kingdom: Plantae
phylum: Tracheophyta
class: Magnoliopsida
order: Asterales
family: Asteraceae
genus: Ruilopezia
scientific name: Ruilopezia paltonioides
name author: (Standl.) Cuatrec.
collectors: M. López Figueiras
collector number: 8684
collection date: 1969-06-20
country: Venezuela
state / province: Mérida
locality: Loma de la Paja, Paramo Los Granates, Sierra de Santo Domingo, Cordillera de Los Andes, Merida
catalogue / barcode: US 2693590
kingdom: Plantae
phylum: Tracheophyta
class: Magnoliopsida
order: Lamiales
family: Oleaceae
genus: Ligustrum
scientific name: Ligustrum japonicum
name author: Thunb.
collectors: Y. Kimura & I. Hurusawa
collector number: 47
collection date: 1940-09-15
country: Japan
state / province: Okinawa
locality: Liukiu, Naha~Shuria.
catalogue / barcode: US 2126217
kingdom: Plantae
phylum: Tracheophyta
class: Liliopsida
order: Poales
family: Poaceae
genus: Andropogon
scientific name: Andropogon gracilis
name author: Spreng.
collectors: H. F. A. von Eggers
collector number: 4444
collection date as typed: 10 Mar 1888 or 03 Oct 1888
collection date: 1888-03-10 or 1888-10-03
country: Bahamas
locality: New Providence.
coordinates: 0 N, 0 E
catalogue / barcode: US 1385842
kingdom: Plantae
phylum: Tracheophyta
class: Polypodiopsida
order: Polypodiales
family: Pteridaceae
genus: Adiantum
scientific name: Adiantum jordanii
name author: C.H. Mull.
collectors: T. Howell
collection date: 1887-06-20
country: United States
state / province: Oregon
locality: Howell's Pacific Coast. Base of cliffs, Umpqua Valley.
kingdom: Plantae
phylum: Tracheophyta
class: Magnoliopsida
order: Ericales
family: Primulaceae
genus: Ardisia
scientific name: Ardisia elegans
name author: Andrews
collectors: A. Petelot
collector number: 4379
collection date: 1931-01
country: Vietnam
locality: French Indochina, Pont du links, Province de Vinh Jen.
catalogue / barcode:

• **PROBLEM TO SOLVE**: Copy out the records above, swapping "collectors" for "collected by" everywhere it appears and changing nothing else.

• **TASK RESULT**:
kingdom: Plantae
phylum: Tracheophyta
class: Magnoliopsida
order: Asterales
family: Asteraceae
genus: Ruilopezia
scientific name: Ruilopezia paltonioides
name author: (Standl.) Cuatrec.
collected by: M. López Figueiras
collector number: 8684
collection date: 1969-06-20
country: Venezuela
state / province: Mérida
locality: Loma de la Paja, Paramo Los Granates, Sierra de Santo Domingo, Cordillera de Los Andes, Merida
catalogue / barcode: US 2693590
kingdom: Plantae
phylum: Tracheophyta
class: Magnoliopsida
order: Lamiales
family: Oleaceae
genus: Ligustrum
scientific name: Ligustrum japonicum
name author: Thunb.
collected by: Y. Kimura & I. Hurusawa
collector number: 47
collection date: 1940-09-15
country: Japan
state / province: Okinawa
locality: Liukiu, Naha~Shuria.
catalogue / barcode: US 2126217
kingdom: Plantae
phylum: Tracheophyta
class: Liliopsida
order: Poales
family: Poaceae
genus: Andropogon
scientific name: Andropogon gracilis
name author: Spreng.
collected by: H. F. A. von Eggers
collector number: 4444
collection date as typed: 10 Mar 1888 or 03 Oct 1888
collection date: 1888-03-10 or 1888-10-03
country: Bahamas
locality: New Providence.
coordinates: 0 N, 0 E
catalogue / barcode: US 1385842
kingdom: Plantae
phylum: Tracheophyta
class: Polypodiopsida
order: Polypodiales
family: Pteridaceae
genus: Adiantum
scientific name: Adiantum jordanii
name author: C.H. Mull.
collected by: T. Howell
collection date: 1887-06-20
country: United States
state / province: Oregon
locality: Howell's Pacific Coast. Base of cliffs, Umpqua Valley.
kingdom: Plantae
phylum: Tracheophyta
class: Magnoliopsida
order: Ericales
family: Primulaceae
genus: Ardisia
scientific name: Ardisia elegans
name author: Andrews
collected by: A. Petelot
collector number: 4379
collection date: 1931-01
country: Vietnam
locality: French Indochina, Pont du links, Province de Vinh Jen.
catalogue / barcode:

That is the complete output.